Inverse Opal Photonic Hydrogels for Blue‐Edge Slow Photon‐Enhanced Photodynamic Antibacterial Therapy

Abstract Photodynamic therapy is promising for combating bacteria by reactive oxygen species. However, the therapeutic efficiency of photodynamic antibacterial therapy (PDAT) is largely hindered by limited photon absorption and the low quantum yield of photosensitizers. Herein, a novel light‐harvesting platform is designed by decorating photosensitizer chlorine e6 (Ce6) into an inverse opal photonic hydrogel (Ce6/IOPG) framework for efficient light utilization to enhance PDAT. It is shown that the generating efficiency of singlet oxygen ( 1 O 2 ) can be tuned by the relative positions of the photonic bandgap (PBG) of IOPG and the absorption band of Ce6. The coupling of the slow photon effect with the efficient dispersion of Ce6 allows for a maximum generation of 1 O 2 of approximately 69.5‐fold and markedly enhances PDAT activity upon low light irradiation when the blue edge of PBG overlaps with the absorption band of Ce6. Particularly, slow photons at the blue edge show advantages in improving 1 O 2 generation compared to those at the red edge. The variation in 1 O 2 generation by altering the incident angle of light provides direct evidence for the slow photon effect in Ce6/IOPG. This work provides insights into blue‐edge slow photons in photodynamic enhancement and offers an advisable design principle for efficient antibacterial therapy.

• Task
According to the abstract, what provides direct evidence for the slow photon effect in Ce6/IOPG?

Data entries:

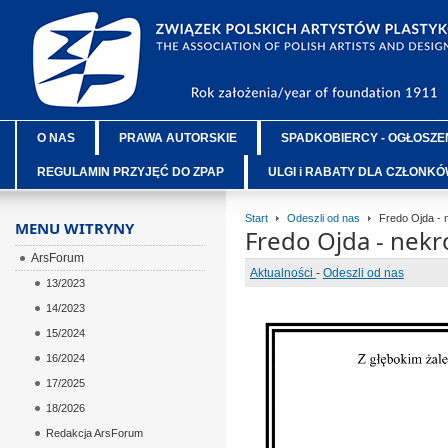
O NAS
PRAWA AUTORSKIE
SPADKOBIERCY - OGŁOSZE
REGULAMIN PRZYJĘĆ DO ZPAP
ULGI i RABATY DLA CZŁONK
Start
Odeszli od nas
Fredo Ojda - 
MENU WITRYNY
Fredo Ojda - nekr
ArsForum
Aktualności
-
Odeszli od nas
13/2023
14/2023
15/2024
16/2024
17/2025
18/2026
Redakcja ArsForum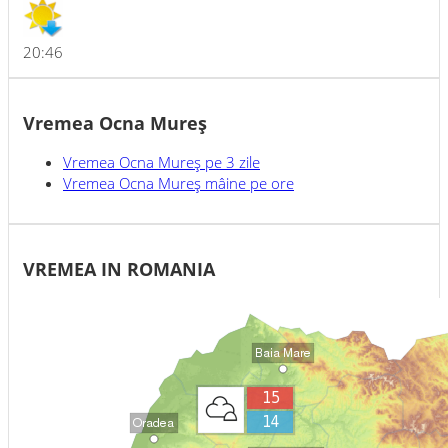
20:46
Vremea Ocna Mureş
Vremea
Ocna Mureş
pe 3 zile
Vremea
Ocna Mureş
mâine pe ore
VREMEA IN ROMANIA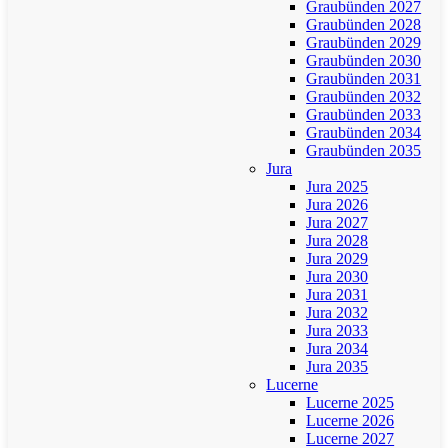
Graubünden 2027
Graubünden 2028
Graubünden 2029
Graubünden 2030
Graubünden 2031
Graubünden 2032
Graubünden 2033
Graubünden 2034
Graubünden 2035
Jura
Jura 2025
Jura 2026
Jura 2027
Jura 2028
Jura 2029
Jura 2030
Jura 2031
Jura 2032
Jura 2033
Jura 2034
Jura 2035
Lucerne
Lucerne 2025
Lucerne 2026
Lucerne 2027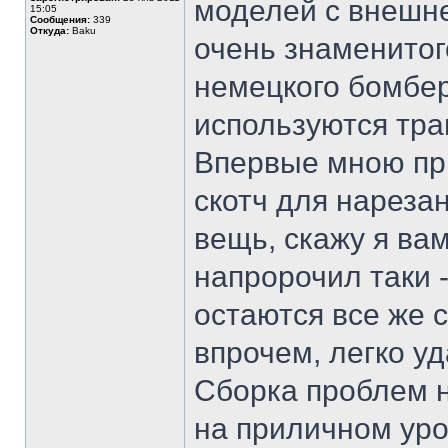
моделей с внешне
15:05
Сообщения:
339
Откуда:
Baku
очень знаменитог
немецкого бомбер
используются тра
Впервые мною пр
скотч для нареза
вещь, скажу я вам
напророчил таки -
остаются все же 
впрочем, легко у
Сборка проблем н
на приличном уро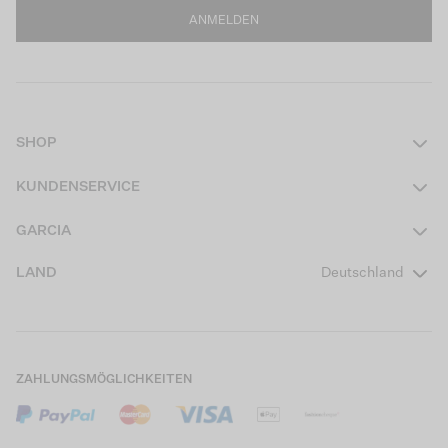
ANMELDEN
SHOP
Damen
KUNDENSERVICE
Herren
Kontakt
GARCIA
Mädchen Teens
FAQ
Über uns
LAND
Deutschland
Jungen Teens
Aktionsbedingungen
Garcia Stories
Mädchen Kids
Versand
Our Responsible Journey
Jungen Kids
Rücksendung
Store Locator
ZAHLUNGSMÖGLICHKEITEN
Sale
Cookies
Careers
Mein Konto
B2B Kontaktinformationen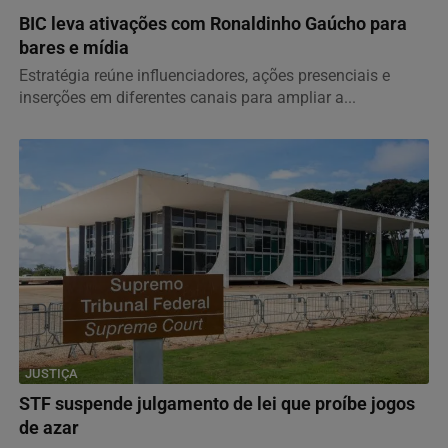
BIC leva ativações com Ronaldinho Gaúcho para
bares e mídia
Estratégia reúne influenciadores, ações presenciais e
inserções em diferentes canais para ampliar a...
JUSTIÇA
STF suspende julgamento de lei que proíbe jogos
de azar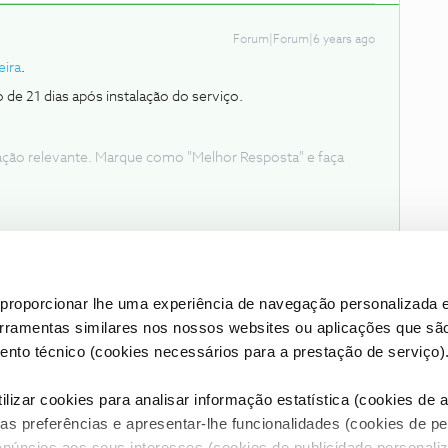
Forum|Forum|6 years ago
ira
.
e 21 dias após instalação do serviço.
ação relevante. Marque como "Melhor Resposta" e faça
proporcionar lhe uma experiência de navegação personalizada e
erramentas similares nos nossos websites ou aplicações que sã
nto técnico (cookies necessários para a prestação de serviço)
lizar cookies para analisar informação estatística (cookies de an
as preferências e apresentar-lhe funcionalidades (cookies de p
Condições do Fórum NOS
Accessibility statement
anúncios aos seus interesses (cookies de publicidade personaliz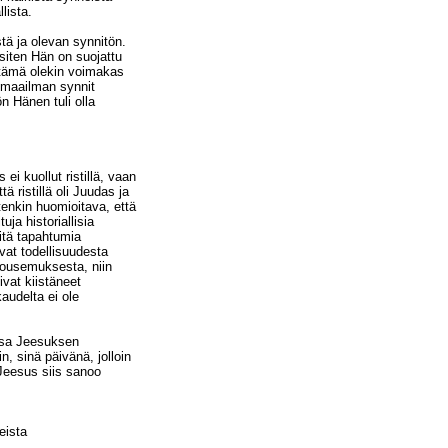
lista.
tä ja olevan synnitön.
 siten Hän on suojattu
ö tämä olekin voimakas
 maailman synnit
n Hänen tuli olla
i kuollut ristillä, vaan
ä ristillä oli Juudas ja
itenkin huomioitava, että
a historiallisia
äitä tapahtumia
ivat todellisuudesta
nousemuksesta, niin
ivat kiistäneet
audelta ei ole
ossa Jeesuksen
n, sinä päivänä, jolloin
 Jeesus siis sanoo
eista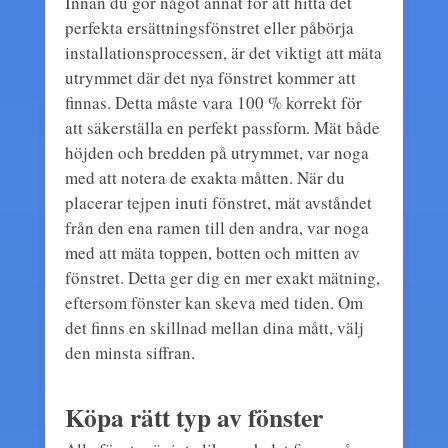
Innan du gör något annat för att hitta det
perfekta ersättningsfönstret eller påbörja
installationsprocessen, är det viktigt att mäta
utrymmet där det nya fönstret kommer att
finnas. Detta måste vara 100 % korrekt för
att säkerställa en perfekt passform. Mät både
höjden och bredden på utrymmet, var noga
med att notera de exakta måtten. När du
placerar tejpen inuti fönstret, mät avståndet
från den ena ramen till den andra, var noga
med att mäta toppen, botten och mitten av
fönstret. Detta ger dig en mer exakt mätning,
eftersom fönster kan skeva med tiden. Om
det finns en skillnad mellan dina mått, välj
den minsta siffran.
Köpa rätt typ av fönster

• Problem solution
The variation in 1O2 generation when the incident angle of light is altered.